**TASK INSTRUCTIONS:** Print the listing below in full. Alter nothing.

**DATA TO USE:**
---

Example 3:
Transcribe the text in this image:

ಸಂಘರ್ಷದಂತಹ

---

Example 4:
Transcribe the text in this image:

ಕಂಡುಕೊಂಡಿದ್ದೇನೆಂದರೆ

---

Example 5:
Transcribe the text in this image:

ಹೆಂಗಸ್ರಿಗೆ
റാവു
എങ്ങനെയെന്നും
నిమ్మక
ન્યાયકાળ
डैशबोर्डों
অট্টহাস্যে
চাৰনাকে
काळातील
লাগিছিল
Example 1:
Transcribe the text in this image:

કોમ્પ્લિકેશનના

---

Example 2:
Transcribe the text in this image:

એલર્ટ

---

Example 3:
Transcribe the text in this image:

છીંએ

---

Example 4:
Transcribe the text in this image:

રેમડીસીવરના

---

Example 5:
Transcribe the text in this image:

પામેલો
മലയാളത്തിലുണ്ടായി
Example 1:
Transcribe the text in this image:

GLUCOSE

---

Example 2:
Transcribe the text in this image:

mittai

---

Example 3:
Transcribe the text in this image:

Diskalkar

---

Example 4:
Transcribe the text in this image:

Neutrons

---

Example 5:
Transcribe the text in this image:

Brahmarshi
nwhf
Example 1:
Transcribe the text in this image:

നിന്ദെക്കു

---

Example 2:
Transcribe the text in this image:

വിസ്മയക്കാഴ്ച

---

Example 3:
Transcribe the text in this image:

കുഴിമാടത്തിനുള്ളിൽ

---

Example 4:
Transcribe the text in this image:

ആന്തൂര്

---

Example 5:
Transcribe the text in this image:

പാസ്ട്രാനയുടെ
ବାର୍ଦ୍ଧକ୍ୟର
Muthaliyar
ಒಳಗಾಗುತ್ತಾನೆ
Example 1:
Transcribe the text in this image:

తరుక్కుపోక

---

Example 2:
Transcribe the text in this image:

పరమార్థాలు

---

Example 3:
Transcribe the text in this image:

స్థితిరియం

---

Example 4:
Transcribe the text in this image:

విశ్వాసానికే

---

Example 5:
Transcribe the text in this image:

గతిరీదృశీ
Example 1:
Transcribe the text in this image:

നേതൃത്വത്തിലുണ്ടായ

**SOLUTION FOR THIS TASK:**
---

Example 3:
Transcribe the text in this image:

ಸಂಘರ್ಷದಂತಹ

---

Example 4:
Transcribe the text in this image:

ಕಂಡುಕೊಂಡಿದ್ದೇನೆಂದರೆ

---

Example 5:
Transcribe the text in this image:

ಹೆಂಗಸ್ರಿಗೆ
റാവു
എങ്ങനെയെന്നും
నిమ్మక
ન્યાયકાળ
डैशबोर्डों
অট্টহাস্যে
চাৰনাকে
काळातील
লাগিছিল
Example 1:
Transcribe the text in this image:

કોમ્પ્લિકેશનના

---

Example 2:
Transcribe the text in this image:

એલર્ટ

---

Example 3:
Transcribe the text in this image:

છીંએ

---

Example 4:
Transcribe the text in this image:

રેમડીસીવરના

---

Example 5:
Transcribe the text in this image:

પામેલો
മലയാളത്തിലുണ്ടായി
Example 1:
Transcribe the text in this image:

GLUCOSE

---

Example 2:
Transcribe the text in this image:

mittai

---

Example 3:
Transcribe the text in this image:

Diskalkar

---

Example 4:
Transcribe the text in this image:

Neutrons

---

Example 5:
Transcribe the text in this image:

Brahmarshi
nwhf
Example 1:
Transcribe the text in this image:

നിന്ദെക്കു

---

Example 2:
Transcribe the text in this image:

വിസ്മയക്കാഴ്ച

---

Example 3:
Transcribe the text in this image:

കുഴിമാടത്തിനുള്ളിൽ

---

Example 4:
Transcribe the text in this image:

ആന്തൂര്

---

Example 5:
Transcribe the text in this image:

പാസ്ട്രാനയുടെ
ବାର୍ଦ୍ଧକ୍ୟର
Muthaliyar
ಒಳಗಾಗುತ್ತಾನೆ
Example 1:
Transcribe the text in this image:

తరుక్కుపోక

---

Example 2:
Transcribe the text in this image:

పరమార్థాలు

---

Example 3:
Transcribe the text in this image:

స్థితిరియం

---

Example 4:
Transcribe the text in this image:

విశ్వాసానికే

---

Example 5:
Transcribe the text in this image:

గతిరీదృశీ
Example 1:
Transcribe the text in this image:

നേതൃത്വത്തിലുണ്ടായ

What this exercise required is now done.